The government’s efforts to contain the spread of the virus saw Chinese citizens confined to their homes and many industries – including the pharmaceutical sector - temporarily suspend or minimize production operations.
The shutdown prompted concerns about the global drug industry’s reliance on CDMOs in China. For example, according to the US Food and Drug Administration (FDA), 13% of brand and generic active pharmaceutical ingredient (API) manufacturers are based in China [10, 11].
Industry expert Fiona Barry, Associate Editor at PharmSource, told us some disruption is inevitable.
“The GlobalData Drugs by Manufacturer database shows that many biopharma companies, including mega caps, have vital manufacturing steps in Chinese facilities and may be affected by the ongoing COVID-19 pandemic,” she says. “This includes both captive capacity and CMO facilities.”
“But we should caution that it is unclear to what extent disruption in China will affect the world’s supply of pharmaceuticals, as other regions, notably India, are increasing their production,” she adds.
Barry explains many firms dual-source, citing AstraZeneca’s Plendil – which is manufactured at plants in Wuxi, China and Stockholm, Sweden – and Zoloft which is made in Dalian, Liaoning, China as well as sites outside China by Pfizer and by CMOs, as an example.
She also points out that “some Chinese factories have returned to normal capacity.”
SARS-CoV2 has now spread around the world, prompting the World Health Organisation (WHO) to declare it a pandemic and many countries to order similar confinement measures .
In China, the situation appears to have improved with many industries resuming operations .
Those CDMOs able to restart operations and reconnect with customers are likely to see demand increase, says Wuxi’s Huang, arguing that customers will value contractors with robust, resilient systems.
“COVID-19 will not impact CDMO sector in the negative way,” he says. “The disease will actually bring more awareness so leading CDMOs with strong quality system may emerge to get more business.”

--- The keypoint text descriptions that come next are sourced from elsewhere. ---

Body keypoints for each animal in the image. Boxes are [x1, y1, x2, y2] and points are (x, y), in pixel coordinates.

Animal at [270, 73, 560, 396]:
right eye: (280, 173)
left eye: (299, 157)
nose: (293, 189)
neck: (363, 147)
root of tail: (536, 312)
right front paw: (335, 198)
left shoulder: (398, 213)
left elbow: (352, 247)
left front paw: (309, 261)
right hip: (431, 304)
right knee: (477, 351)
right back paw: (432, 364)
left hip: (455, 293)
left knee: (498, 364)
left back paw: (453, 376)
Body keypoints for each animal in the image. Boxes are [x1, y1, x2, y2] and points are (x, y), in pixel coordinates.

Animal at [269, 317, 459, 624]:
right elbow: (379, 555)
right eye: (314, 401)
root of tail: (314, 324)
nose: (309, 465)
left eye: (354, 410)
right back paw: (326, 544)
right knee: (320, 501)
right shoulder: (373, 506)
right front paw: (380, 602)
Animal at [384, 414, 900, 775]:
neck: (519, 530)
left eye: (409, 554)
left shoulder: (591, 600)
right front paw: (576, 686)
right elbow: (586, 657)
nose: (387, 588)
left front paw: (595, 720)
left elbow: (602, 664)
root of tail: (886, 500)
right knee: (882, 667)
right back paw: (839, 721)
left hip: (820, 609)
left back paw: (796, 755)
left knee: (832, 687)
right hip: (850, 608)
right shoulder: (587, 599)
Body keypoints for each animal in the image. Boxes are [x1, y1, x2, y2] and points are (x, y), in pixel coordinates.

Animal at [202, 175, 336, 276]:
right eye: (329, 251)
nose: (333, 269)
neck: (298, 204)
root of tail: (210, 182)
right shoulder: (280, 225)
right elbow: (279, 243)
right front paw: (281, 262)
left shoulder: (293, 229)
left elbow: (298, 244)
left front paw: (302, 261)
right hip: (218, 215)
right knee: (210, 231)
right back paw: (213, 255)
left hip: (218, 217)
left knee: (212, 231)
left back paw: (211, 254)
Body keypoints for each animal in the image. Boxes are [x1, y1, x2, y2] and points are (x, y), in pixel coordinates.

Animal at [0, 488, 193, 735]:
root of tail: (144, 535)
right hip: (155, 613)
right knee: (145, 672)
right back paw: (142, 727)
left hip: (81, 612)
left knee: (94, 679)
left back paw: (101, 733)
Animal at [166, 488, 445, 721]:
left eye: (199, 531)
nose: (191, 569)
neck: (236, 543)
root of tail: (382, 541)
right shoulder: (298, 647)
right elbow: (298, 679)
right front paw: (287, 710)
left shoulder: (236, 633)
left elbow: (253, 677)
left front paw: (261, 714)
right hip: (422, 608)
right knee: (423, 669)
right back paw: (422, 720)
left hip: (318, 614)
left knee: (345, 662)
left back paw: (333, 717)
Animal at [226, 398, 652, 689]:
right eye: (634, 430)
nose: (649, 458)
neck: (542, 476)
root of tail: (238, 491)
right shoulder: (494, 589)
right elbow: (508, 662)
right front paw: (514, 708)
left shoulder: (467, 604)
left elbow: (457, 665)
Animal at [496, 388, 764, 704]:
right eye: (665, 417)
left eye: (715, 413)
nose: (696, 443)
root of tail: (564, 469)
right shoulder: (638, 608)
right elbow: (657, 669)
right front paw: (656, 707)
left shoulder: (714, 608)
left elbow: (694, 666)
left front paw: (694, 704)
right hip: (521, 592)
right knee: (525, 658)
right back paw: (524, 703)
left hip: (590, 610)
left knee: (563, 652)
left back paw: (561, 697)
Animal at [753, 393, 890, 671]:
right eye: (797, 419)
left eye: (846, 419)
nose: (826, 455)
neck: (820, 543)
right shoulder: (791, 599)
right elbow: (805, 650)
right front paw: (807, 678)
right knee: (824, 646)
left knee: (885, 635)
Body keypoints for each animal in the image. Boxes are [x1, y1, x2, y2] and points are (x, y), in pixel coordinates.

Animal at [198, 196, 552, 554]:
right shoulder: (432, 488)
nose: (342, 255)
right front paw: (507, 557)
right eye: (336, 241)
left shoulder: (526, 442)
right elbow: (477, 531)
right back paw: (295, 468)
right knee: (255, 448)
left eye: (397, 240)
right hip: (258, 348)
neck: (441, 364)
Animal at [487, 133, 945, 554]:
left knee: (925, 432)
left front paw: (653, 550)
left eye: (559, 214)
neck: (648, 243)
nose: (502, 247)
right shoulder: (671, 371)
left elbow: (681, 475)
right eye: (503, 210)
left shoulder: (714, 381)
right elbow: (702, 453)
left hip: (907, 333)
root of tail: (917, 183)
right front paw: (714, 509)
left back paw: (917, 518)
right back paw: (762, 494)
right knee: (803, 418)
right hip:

This positive take is shared by Boehringer Ingelheim, with the firm’s spokeswoman saying it expects “all activities to be back to normal soon in China.”
Now the new DAL legislation is in place, the success of the Chinese contract manufacturing sector will be determined by the CDMOs themselves and whether they can meet customers’ evolving requirements.
“The future of the Chinese CDMO sector will jointly be shaped by all market players,” says the Boehringer Ingelheim spokeswoman. “Along with the development of the overall Chinese pharma market and the requirements of high-quality drug supply, we view the CDMO industry has no other direction but to keep increasing its operations, quality and compliance levels.”